The risk categories were developed by the British Society of Gastroenterology (BSG) working with a large group of their members, nurses and doctors, who are specialists in Crohn's and Colitis. Many of your doctors and other members of your IBD team will be part of the society. These risk categories have been endorsed by the National Institute for Health and Care Excellence (NICE), who provide guidance, advice and information for health, public health and social care professionals.

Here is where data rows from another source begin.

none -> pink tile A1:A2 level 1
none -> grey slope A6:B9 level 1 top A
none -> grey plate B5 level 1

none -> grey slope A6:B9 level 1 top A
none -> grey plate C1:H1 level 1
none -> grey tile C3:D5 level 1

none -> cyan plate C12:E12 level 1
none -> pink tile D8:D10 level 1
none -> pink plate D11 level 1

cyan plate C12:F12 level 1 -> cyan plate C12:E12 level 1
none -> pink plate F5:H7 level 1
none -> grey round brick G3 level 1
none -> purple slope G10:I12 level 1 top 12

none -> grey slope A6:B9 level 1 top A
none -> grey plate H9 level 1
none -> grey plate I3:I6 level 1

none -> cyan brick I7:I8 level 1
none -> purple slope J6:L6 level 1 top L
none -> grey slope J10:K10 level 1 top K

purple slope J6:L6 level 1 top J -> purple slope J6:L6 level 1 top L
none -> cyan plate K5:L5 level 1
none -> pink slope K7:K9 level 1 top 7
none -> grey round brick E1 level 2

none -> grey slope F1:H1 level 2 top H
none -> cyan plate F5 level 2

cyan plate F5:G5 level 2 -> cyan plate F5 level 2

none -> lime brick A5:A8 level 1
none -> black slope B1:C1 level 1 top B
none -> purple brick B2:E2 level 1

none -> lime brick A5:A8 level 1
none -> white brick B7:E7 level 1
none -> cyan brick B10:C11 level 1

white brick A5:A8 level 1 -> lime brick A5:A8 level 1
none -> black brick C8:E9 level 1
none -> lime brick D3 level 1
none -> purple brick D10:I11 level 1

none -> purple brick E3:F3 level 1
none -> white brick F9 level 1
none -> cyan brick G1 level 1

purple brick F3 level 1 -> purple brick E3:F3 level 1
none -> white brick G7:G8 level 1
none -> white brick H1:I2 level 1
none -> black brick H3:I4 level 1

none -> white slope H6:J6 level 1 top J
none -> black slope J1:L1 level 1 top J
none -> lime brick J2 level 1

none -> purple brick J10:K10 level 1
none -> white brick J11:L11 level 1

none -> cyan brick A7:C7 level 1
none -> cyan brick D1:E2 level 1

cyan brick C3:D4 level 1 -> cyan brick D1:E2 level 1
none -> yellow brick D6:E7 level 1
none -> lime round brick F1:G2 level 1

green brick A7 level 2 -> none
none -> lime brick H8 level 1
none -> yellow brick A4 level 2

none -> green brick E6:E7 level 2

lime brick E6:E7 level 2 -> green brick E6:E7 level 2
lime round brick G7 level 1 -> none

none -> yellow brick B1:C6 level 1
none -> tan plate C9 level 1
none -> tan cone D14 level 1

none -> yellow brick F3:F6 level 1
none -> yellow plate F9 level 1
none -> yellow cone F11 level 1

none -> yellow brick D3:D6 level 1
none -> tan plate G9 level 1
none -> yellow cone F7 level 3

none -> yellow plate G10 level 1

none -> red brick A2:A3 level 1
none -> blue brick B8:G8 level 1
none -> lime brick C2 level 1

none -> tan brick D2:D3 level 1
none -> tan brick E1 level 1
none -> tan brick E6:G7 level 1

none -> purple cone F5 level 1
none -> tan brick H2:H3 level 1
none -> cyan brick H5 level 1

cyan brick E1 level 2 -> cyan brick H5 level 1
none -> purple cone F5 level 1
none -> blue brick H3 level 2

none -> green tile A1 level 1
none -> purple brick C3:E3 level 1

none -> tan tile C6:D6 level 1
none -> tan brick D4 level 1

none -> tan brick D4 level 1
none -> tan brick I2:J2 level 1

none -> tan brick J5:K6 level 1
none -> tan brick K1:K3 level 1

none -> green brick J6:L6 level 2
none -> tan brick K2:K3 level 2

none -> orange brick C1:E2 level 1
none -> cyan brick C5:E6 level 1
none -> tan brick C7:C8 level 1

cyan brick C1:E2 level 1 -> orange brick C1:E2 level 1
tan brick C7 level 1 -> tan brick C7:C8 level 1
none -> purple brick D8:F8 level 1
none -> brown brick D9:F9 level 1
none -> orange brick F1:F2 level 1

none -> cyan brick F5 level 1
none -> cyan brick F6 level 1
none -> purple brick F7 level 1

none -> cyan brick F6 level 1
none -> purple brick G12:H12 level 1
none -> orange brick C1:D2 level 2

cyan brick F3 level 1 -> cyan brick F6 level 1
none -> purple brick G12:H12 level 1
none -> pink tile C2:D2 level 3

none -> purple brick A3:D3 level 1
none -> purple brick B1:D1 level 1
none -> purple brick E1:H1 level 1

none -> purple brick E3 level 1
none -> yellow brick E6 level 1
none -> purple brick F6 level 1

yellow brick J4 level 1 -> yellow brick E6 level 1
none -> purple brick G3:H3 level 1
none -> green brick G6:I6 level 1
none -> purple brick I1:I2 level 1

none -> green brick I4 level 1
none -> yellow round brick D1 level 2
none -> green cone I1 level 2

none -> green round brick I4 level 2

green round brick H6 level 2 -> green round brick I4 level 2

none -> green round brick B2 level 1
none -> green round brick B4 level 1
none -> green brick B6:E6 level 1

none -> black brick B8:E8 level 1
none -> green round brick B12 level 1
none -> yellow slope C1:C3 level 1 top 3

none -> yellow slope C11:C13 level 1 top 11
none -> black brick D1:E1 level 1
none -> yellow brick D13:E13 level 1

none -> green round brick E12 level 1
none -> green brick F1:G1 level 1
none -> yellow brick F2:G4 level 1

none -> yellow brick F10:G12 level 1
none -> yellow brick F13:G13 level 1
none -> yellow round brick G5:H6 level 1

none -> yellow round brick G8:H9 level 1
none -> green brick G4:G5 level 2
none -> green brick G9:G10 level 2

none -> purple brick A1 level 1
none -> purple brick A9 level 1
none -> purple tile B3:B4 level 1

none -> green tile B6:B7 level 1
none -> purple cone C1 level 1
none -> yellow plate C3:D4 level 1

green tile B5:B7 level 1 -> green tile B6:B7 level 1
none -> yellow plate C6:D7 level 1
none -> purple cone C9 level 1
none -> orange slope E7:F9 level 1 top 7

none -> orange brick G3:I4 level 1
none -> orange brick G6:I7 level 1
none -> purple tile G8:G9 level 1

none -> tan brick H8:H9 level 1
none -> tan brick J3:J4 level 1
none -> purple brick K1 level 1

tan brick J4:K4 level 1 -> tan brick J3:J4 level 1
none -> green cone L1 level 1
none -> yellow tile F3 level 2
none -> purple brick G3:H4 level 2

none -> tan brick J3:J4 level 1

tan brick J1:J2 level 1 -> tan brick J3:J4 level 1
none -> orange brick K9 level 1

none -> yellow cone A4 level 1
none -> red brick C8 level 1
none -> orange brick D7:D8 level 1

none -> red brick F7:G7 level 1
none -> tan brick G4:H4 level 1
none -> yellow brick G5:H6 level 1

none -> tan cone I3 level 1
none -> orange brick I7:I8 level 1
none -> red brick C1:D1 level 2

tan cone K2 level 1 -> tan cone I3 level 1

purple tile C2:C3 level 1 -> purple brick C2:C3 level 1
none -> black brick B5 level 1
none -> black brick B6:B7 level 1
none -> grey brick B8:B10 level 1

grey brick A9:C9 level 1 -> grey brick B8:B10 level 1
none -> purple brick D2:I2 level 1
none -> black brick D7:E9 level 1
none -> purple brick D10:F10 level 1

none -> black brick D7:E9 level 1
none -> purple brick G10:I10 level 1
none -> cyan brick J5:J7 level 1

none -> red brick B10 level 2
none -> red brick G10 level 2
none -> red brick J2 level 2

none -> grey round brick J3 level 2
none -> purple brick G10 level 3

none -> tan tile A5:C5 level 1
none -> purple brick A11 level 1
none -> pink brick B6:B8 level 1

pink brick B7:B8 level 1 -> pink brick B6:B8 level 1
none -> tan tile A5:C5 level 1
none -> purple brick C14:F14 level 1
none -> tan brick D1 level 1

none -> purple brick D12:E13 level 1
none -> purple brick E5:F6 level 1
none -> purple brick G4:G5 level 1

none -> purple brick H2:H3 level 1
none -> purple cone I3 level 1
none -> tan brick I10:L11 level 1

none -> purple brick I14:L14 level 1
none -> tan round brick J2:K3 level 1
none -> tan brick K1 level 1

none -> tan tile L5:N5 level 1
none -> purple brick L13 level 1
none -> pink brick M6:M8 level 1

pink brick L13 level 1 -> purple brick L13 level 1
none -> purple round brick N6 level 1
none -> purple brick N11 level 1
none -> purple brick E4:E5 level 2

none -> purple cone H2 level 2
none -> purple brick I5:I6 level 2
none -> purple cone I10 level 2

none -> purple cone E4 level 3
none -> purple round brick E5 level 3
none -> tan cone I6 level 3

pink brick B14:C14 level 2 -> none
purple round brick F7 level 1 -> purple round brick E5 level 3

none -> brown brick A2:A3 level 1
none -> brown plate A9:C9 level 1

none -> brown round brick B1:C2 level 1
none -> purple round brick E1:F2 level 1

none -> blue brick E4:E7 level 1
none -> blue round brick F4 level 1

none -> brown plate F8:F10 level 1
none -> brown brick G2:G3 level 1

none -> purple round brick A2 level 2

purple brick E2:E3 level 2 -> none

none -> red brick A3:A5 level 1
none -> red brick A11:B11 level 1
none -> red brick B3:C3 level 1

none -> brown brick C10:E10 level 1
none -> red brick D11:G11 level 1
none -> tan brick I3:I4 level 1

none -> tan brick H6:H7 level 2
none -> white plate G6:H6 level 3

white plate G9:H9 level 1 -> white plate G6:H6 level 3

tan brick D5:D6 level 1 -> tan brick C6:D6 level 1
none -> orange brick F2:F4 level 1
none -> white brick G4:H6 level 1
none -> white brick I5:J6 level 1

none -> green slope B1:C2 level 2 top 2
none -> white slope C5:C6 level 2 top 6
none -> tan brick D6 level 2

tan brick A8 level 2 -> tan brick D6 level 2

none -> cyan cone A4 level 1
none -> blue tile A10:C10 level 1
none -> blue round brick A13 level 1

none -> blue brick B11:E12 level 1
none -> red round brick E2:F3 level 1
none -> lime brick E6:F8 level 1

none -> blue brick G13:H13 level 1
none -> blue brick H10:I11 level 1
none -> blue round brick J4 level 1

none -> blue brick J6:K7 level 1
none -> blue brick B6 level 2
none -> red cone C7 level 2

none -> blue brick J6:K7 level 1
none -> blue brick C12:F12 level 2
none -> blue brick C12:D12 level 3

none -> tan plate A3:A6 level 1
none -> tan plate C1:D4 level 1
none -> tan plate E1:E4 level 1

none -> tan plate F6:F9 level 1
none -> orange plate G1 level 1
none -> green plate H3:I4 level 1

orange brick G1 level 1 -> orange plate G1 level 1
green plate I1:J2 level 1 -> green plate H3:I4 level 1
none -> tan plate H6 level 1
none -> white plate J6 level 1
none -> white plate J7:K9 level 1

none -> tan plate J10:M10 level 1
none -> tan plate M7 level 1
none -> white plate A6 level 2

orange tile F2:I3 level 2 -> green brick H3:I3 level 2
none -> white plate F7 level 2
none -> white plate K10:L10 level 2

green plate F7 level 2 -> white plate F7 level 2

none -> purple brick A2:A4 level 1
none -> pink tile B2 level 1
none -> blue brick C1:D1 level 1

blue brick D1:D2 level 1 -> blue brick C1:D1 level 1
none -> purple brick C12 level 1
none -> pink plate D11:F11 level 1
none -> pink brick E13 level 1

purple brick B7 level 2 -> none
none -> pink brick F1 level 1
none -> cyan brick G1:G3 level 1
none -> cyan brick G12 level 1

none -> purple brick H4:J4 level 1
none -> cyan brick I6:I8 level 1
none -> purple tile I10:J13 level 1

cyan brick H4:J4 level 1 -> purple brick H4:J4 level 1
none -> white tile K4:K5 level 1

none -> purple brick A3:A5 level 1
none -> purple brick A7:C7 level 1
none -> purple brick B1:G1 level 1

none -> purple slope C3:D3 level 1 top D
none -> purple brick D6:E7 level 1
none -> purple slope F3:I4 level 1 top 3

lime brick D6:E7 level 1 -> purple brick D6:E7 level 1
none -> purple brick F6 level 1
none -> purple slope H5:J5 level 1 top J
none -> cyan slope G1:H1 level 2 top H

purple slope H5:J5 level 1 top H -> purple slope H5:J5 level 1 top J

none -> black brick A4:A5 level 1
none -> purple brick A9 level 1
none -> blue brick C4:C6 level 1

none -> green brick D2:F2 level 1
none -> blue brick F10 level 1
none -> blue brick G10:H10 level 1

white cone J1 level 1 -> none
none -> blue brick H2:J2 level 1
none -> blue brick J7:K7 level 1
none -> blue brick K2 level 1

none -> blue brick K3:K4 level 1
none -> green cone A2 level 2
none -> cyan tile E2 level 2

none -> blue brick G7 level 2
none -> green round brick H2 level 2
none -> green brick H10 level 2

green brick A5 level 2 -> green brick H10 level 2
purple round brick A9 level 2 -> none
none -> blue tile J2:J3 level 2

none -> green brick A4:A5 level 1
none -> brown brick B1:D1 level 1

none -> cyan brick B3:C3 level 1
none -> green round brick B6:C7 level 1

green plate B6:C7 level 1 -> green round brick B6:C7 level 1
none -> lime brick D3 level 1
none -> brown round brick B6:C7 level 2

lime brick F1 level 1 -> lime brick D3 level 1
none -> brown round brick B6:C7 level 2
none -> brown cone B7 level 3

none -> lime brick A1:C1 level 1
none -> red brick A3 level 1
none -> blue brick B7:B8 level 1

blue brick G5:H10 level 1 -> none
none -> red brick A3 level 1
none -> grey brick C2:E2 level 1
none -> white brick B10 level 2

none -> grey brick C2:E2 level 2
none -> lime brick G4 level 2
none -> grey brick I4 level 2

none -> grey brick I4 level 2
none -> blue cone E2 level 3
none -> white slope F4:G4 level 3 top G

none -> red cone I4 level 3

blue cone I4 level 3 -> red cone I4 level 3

The BSG is a UK professional membership body which consists of most of the Gastroenterology Specialists in the country, along with nurses and other health care professionals. The risk guidance was developed at the request of the government, which asked the BSG specialists to give a very detailed response to how risk should be categorised for IBD patients (as opposed to other patients) on immunosuppression medicines. Similar grids were produced by other specialists for their patient groups, who suffer from skin, joint and kidney problems and conditions affecting the nervous system.

The guidance is based on the available evidence at the time. The BSG continues to work with research groups nationally and internationally, which means there may be updates to the categories as scientific data emerges and we learn more about COVID-19.


Why did I receive a letter from the NHS if I'm not high risk?

Many people are confused about which risk group they fall into, due to the varied information available. A large number of people were contacted by the NHS telling them to practice shielding, but not everyone needed to. The NHS have released a statement explaining that "our aim has been to contact the most people as soon as possible, with the risk that we would also include a small number of individuals who do not need to use social shielding." Therefore you may have received a letter even if you don't need to shield. 

You may have received a letter because they were sent to a large number of patients who take immunosuppressants, regardless of what condition they have or what dosage they take. This precaution was taken to protect as many people as possible, but the dosages of immunosuppressants given to Crohn's and Colitis patients do not automatically put people at high risk. 

The list of who needs to shield hasn't been updated for everyone. Specialty advice continues to be that if you have Crohn's or Colitis, are well, and taking an immunosuppressant such as azathioprine, you should regard yourself to be in the Moderate Risk Group. There may be other factors that mean you are in the Higher Risk Group - check your risk level on our decision tree

If you still feel you are at a higher risk, you should continue to take all possible precautions to ensure your safety and speak to your IBD team.


I'm at high risk but didn't receive a letter from the NHS

If you feel you are at a high risk, you should continue to take all possible precautions to ensure your safety and speak to your IBD team.

We know that some employers will only accept NHS letters as evidence that you are higher risk. We've created a letter of support you can use to help talk to your employer about why you're at risk.